Spagna, trionfo socialista: Sanchez al governo con Podemos e i baschi
La formazione progressista torna a vincere dopo 11 anni. Crollano i Popolari, vola l’ultradestra
Nella calle Ferraz di feste negli ultimi tempi se ne erano viste poche. Eppure tutti questi abbracci, tutti questi sorrisi, sono giustificati: i socialisti tornano a vincere le elezioni in Spagna dopo 11 anni, sconfiggendo nemici interni, l’avanzata della destra ed esterni, in un’Europa che sembrava aver cancellato la socialdemocrazia. «Madrid is different», scherza una neo senatrice. Dopo Zapatero, tocca a Pedro Sanchez, il segretario che proprio da queste stanze fu cacciato quasi fisicamente, due anni e mezzo fa, da un partito che lo ha vissuto come un intruso. Tempi lontani ormai.

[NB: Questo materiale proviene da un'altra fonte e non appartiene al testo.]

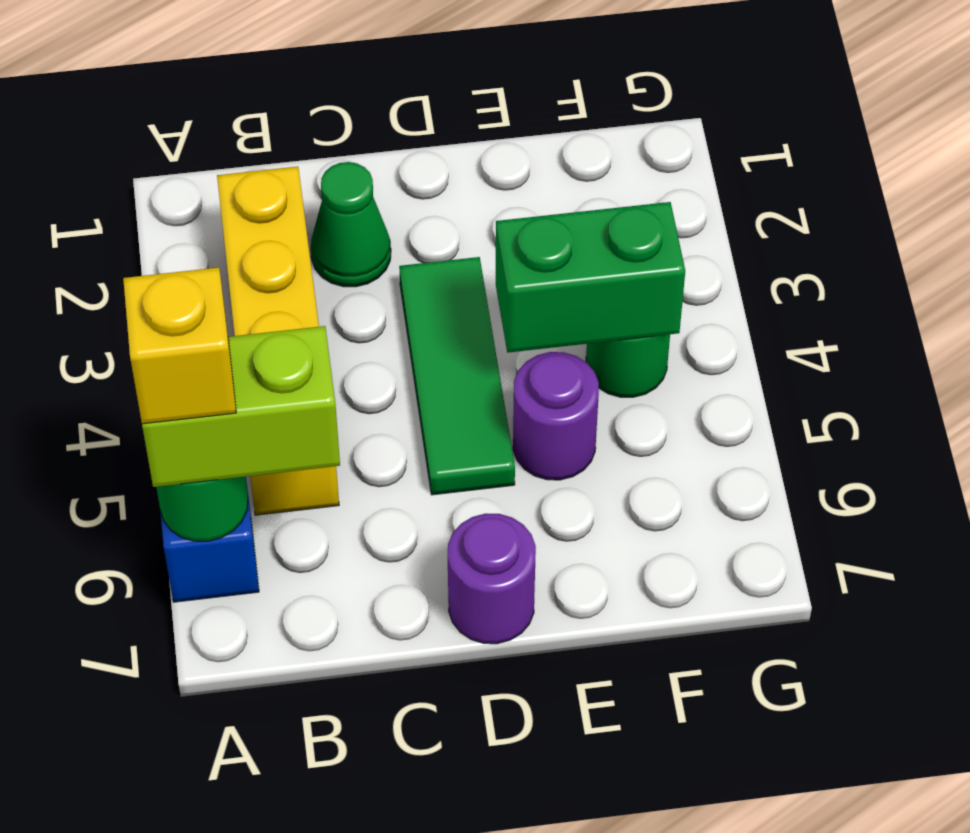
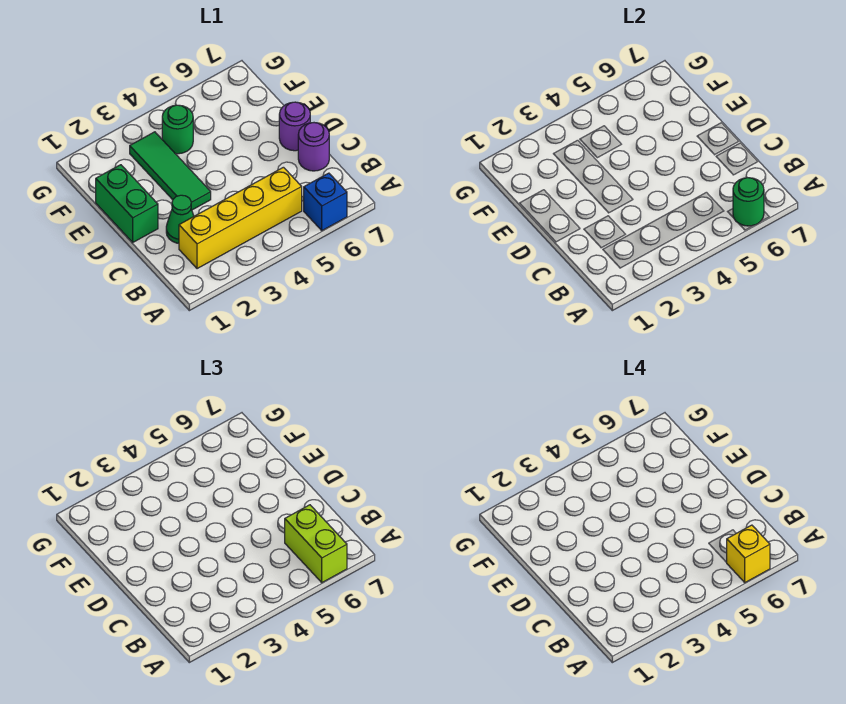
green tile D3:D5 level 1 -> green tile D3:F3 level 1
green brick E4:F4 level 2 -> green brick D1:E1 level 1
purple round brick E5 level 1 -> purple round brick C7 level 1

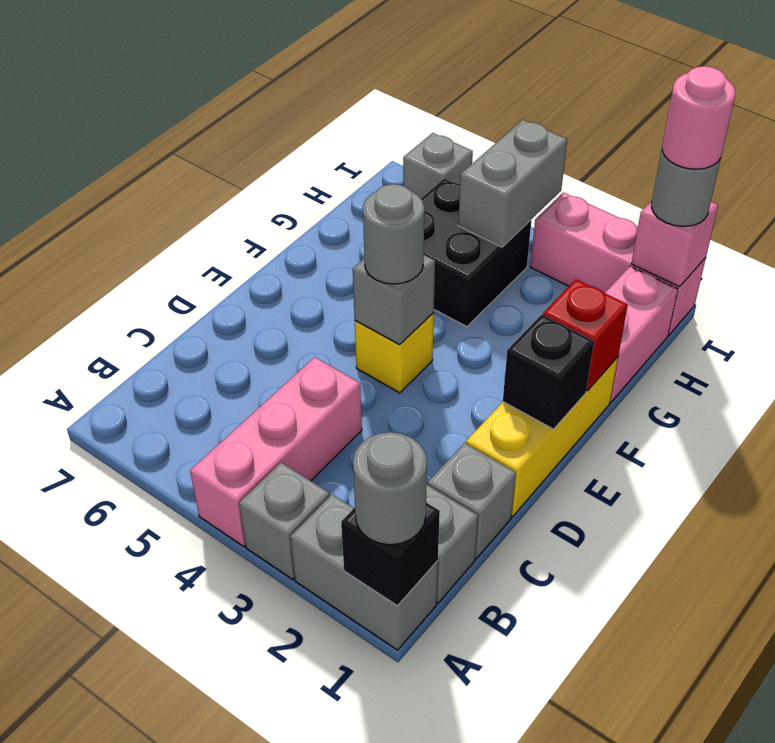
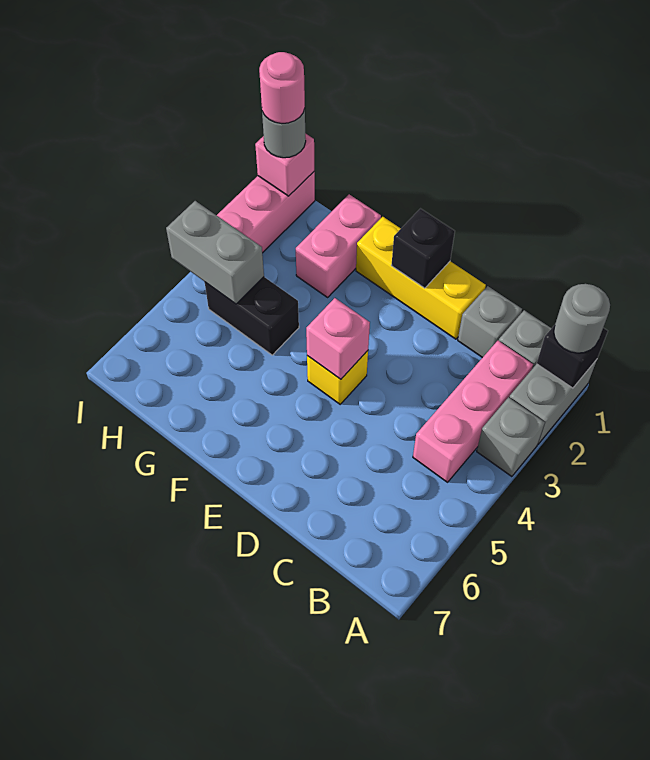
pink brick A4:C4 level 1 -> pink brick B2:B4 level 1
grey brick E4 level 2 -> pink brick E4 level 2
grey round brick E4 level 3 -> none
red brick F1 level 2 -> none
pink brick G1:H1 level 1 -> pink brick G1:G2 level 1
black brick G4:H5 level 1 -> black brick G4:H4 level 1
grey brick I6 level 1 -> none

La Spagna svolta a sinistra e la risurrezione di Pedro coincide con un clamoroso cambiamento della mappa politica della penisola (e anche degli arcipelaghi), tre anni fa quasi completamente azzurra (il colore dei popolari) e oggi praticamente tutta rossa.
L’ex leader «illegittimo»
Sanchez era premier uscente, certo, ma soltanto grazie a un’operazione parlamentare molto azzardata: una mozione di censura al governo di destra. Ora è diverso, i socialisti vincono e nessuno può più chiamare Sanchez «il presidente illegittimo». La festa è ancora più grande perché il grande nemico, il Partito Popolare esce dimezzato dalle elezioni, scomparendo da regioni fondamentali, come i Paesi Baschi e la Catalogna (un solo deputato).